EXTRAIT DU TEXTE:
Ils ont constaté que le candidat évincé fournissait des éléments faisant ressortir qu’il avait fait la démonstration de ses capacités professionnelles lors de sa précédente affectation comme fraiseur commandes numériques. Et ils ont souligné que l’allégation de la société AIRBUS selon laquelle le candidat retenu aurait présenté l’avantage d’avoir travaillé sur des machines à commande numérique « nouvelle génération » n’était aucunement corroborée par les contrats de travail ou par le procès-verbal de constat d’huissier versés au dossier.

Les juges ne sont pas restés insensibles aux chiffres faisant apparaître que, sur 288 personnes recrutées par AIRBUS entre 2000 et 2006, deux seulement ont un patronyme d’origine maghrébine et que, pour la période du 1er janvier 2005 au 30 juillet 2006, sur le site de Saint Eloi, le registre unique du personnel révèle qu’aucun des 43 agents de qualification embauchés à contrat indéterminée n’a de patronyme à consonance maghrébine.

La société AIRBUS a tenté de faire tomber la présomption de discrimination qui ressortait des éléments fournis par le candidat d’origine maghrébine en mettant en avant des « éléments objectifs » présentés comme de nature à justifier la différence de traitement.

Elle a fait tout d’abord valoir que le candidat choisi avait un niveau bac professionnel que ne possédait pas le candidat évincé.

Les juges n’ont pas retenu cet argument comme très convaincant. Il ont en effet relevé qu’aucun élément ne faisait apparaître que, avant qu’il soit procédé à l’embauche litigieuse, le niveau bac professionnel était considéré comme une exigence indispensable pour l’occupation du poste d’affûteur commande numérique et qu’il n’y avait pas eu de définition préalable, en termes de niveau de formation et d’expérience professionnelle, des exigences requises pour occuper le poste considéré.

La société AIRBUS a ensuite cherché à légitimer son choix par l’affirmation que le profil du candidat embauché au regard de son expérience professionnelle était plus favorable que celui du candidat non admis.

La lecture attentive des comptes-rendus d’entretien et des curriculum-vitae versés au dossier a permis aux juges de constater que cette allégation d’une plus grande expérience professionnelle du candidat préféré manquait en fait.

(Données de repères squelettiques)
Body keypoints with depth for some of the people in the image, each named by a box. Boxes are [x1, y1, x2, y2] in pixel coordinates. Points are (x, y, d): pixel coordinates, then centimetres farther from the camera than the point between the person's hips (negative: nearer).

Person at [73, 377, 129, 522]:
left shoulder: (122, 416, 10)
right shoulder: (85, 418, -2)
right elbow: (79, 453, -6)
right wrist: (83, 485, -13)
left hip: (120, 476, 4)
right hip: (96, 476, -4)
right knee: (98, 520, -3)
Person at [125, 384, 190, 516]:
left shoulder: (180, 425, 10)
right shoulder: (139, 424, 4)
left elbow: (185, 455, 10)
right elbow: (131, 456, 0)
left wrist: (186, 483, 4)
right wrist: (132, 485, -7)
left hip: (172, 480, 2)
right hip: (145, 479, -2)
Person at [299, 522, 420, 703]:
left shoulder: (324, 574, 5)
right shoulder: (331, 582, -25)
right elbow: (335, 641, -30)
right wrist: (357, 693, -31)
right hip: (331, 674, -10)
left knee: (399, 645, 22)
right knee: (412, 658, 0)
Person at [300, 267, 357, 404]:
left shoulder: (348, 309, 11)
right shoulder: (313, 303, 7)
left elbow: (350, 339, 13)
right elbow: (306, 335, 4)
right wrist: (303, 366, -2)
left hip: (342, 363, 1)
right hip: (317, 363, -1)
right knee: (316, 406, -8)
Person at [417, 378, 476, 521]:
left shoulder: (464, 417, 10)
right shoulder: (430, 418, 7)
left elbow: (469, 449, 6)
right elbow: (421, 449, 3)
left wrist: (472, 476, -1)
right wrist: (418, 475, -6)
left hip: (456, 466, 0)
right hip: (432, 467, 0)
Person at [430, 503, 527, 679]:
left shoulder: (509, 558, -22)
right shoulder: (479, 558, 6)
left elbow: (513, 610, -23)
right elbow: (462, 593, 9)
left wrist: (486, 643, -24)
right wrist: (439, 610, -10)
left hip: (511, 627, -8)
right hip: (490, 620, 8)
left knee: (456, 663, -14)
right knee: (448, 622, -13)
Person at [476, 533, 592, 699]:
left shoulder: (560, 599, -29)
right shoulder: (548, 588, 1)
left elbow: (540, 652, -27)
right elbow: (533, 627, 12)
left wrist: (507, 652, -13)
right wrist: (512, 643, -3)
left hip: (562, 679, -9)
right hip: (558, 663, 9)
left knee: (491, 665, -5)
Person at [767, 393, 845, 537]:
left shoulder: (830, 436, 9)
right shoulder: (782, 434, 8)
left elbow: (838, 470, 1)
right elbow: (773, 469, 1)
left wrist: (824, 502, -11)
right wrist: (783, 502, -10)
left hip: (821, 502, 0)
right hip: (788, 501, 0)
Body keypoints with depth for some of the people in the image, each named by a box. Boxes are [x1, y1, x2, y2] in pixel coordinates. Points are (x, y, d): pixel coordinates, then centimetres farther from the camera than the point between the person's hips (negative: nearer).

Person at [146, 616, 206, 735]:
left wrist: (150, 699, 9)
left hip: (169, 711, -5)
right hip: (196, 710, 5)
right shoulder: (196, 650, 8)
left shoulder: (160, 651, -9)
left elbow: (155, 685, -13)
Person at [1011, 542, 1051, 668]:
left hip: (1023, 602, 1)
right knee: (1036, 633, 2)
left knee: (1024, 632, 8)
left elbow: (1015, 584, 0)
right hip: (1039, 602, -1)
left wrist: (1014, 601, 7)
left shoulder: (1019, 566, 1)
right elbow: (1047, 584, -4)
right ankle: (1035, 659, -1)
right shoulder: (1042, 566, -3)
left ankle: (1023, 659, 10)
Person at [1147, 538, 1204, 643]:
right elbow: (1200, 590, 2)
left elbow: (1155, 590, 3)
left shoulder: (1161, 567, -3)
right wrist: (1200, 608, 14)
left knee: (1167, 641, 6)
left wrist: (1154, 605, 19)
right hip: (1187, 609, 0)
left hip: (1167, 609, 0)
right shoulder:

LISTE DES CONSIGNES:
(a) D'après l'extrait sur l'embauche chez AIRBUS, combien de personnes la société a-t-elle recrutées entre 2000 et 2006 ?
(b) Pouvez-vous recopier fidèlement le passage de l'extrait sur l'embauche chez AIRBUS qui commence par « Les juges ne » et se termine par « à consonance maghrébine. » ?
Les enregistrements n'ont aucun lien avec l'extrait.

RÉPONSES AUX CONSIGNES:
(a) 288 personnes.

(b)
Les juges ne sont pas restés insensibles aux chiffres faisant apparaître que, sur 288 personnes recrutées par AIRBUS entre 2000 et 2006, deux seulement ont un patronyme d’origine maghrébine et que, pour la période du 1er janvier 2005 au 30 juillet 2006, sur le site de Saint Eloi, le registre unique du personnel révèle qu’aucun des 43 agents de qualification embauchés à contrat indéterminée n’a de patronyme à consonance maghrébine.